When I reviewed my captures from the session just now, I liked this capture of the Golden Gate at sunset for the immense and wonderful gradient in the sky above the firm line of clouds. However, I worried that when I lightened the bottom of the image, the amount of noise that lightening would introduce would conflict with the pristine quality of the image.
A valid fear indeed! In Photoshop’s RAW capture conversion module, on the layer that I used from the RAW capture for the foreground, I pushed the slider for Shade to the minimum. The result was a ton of noise, digital’s analog to analog’s grain. Put another way, noise is to digital as grain is to film. By whatever name, in the context of this image, yuck!
I’ve had good luck using Noise Ninja’s Photoshop plug-in to reduce noise. This time it was clear to me that I needed radical noise reduction on the lower portion of the image, and none at all on the sky.

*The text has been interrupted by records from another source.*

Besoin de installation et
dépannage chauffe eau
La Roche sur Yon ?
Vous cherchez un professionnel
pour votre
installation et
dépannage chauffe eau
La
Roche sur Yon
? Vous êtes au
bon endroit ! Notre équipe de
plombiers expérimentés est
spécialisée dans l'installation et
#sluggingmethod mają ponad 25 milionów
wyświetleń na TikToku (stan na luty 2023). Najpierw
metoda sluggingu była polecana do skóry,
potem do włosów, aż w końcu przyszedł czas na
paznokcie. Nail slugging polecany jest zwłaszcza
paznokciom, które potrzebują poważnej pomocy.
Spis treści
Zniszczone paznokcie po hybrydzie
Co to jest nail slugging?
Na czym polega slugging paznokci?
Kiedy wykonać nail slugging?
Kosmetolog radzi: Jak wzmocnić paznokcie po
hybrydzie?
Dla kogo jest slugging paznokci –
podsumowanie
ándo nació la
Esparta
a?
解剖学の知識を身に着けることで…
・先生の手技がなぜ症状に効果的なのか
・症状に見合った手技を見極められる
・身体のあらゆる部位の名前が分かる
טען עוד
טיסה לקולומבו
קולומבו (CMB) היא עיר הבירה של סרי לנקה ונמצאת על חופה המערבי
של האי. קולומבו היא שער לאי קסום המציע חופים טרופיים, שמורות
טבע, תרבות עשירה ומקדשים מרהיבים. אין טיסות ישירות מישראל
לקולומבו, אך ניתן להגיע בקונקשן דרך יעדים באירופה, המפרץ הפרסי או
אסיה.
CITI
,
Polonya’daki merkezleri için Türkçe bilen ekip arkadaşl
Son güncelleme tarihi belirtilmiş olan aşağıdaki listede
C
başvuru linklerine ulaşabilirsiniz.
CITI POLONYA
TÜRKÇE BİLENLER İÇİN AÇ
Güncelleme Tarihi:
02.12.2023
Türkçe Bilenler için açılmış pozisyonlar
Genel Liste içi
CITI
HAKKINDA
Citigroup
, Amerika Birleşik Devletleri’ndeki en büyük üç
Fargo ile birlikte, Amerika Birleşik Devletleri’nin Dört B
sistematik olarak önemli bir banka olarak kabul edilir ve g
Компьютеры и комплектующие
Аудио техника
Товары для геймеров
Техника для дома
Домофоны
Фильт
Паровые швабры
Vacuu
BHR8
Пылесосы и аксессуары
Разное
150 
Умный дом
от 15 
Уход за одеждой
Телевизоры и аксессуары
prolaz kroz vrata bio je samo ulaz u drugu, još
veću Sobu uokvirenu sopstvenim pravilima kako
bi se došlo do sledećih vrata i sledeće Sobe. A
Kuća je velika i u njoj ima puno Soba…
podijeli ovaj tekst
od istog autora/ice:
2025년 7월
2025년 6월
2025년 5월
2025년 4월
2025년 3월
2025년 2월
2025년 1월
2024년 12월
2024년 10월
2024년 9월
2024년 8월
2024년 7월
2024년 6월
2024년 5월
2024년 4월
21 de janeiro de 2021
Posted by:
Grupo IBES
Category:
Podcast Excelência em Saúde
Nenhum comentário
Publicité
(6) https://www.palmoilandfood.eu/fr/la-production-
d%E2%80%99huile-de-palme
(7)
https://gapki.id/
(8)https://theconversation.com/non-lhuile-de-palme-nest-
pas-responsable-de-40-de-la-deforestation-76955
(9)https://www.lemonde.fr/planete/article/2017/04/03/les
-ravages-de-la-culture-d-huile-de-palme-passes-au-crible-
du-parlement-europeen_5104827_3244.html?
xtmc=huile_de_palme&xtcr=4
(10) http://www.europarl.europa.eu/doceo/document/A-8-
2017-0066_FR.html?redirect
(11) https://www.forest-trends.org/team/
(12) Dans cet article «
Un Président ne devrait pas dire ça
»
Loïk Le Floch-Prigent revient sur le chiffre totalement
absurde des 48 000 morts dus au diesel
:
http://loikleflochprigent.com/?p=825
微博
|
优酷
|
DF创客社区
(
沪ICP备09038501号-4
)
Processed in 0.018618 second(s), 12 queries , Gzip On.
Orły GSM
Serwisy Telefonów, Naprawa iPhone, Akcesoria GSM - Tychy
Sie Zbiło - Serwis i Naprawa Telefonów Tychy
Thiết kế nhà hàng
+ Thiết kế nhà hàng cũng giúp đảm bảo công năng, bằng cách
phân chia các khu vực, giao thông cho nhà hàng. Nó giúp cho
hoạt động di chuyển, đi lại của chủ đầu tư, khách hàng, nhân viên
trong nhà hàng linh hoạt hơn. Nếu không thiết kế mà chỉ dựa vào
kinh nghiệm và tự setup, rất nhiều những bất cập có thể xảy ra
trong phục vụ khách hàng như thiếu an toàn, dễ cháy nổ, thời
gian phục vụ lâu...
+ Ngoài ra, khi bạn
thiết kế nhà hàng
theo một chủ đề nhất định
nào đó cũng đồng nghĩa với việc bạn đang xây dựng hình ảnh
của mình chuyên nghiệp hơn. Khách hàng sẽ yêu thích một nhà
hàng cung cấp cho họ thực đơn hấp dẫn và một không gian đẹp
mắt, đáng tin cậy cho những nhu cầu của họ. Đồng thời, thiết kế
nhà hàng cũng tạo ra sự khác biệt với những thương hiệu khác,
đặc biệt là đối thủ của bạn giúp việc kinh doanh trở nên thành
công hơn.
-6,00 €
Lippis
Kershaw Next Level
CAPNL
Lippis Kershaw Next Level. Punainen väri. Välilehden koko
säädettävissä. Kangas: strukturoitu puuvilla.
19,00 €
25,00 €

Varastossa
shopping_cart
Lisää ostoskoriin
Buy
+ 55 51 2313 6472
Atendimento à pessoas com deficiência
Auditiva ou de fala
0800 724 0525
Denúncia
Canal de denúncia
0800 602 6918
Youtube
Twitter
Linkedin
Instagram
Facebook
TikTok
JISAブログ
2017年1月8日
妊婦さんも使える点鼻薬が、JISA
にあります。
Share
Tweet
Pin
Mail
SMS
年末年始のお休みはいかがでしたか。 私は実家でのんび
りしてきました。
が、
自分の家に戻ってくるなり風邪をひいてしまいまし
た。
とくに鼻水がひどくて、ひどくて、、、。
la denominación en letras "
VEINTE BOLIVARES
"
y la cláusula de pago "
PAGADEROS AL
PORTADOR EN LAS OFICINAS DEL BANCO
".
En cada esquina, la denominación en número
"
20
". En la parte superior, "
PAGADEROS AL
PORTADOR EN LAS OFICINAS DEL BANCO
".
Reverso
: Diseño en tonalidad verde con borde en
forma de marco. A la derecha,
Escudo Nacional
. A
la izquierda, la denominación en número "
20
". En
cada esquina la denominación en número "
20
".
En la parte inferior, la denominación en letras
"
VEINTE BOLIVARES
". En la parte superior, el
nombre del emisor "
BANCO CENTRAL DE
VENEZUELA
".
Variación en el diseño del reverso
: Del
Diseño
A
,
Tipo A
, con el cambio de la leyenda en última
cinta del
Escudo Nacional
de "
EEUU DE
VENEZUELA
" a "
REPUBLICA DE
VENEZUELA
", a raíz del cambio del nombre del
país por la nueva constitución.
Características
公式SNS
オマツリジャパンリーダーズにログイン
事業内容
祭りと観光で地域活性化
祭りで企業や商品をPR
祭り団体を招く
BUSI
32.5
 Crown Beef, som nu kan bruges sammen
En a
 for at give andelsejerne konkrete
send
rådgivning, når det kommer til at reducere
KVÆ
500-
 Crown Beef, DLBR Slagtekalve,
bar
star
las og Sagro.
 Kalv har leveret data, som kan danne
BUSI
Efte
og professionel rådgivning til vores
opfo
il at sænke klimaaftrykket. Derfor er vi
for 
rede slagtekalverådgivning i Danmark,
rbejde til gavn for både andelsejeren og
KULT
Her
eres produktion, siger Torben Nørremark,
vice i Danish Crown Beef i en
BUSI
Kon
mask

So I duplicated my background layer, and operated Noise Ninja on the duplicate layer. This gave me the opportunity to crank Noise Ninja to the max, and yet only apply it where I wanted in the underlying image through selective layer masking. I also applied Noise Ninja several times, the first time set high, and the second time using normal settings. On the second setting, I applied the noise reduction only to the luminance of the portion of the image I was modifying by using the Fade command and selecting Luminance as the blending mode.
On the whole, Noise Ninja worked pretty well!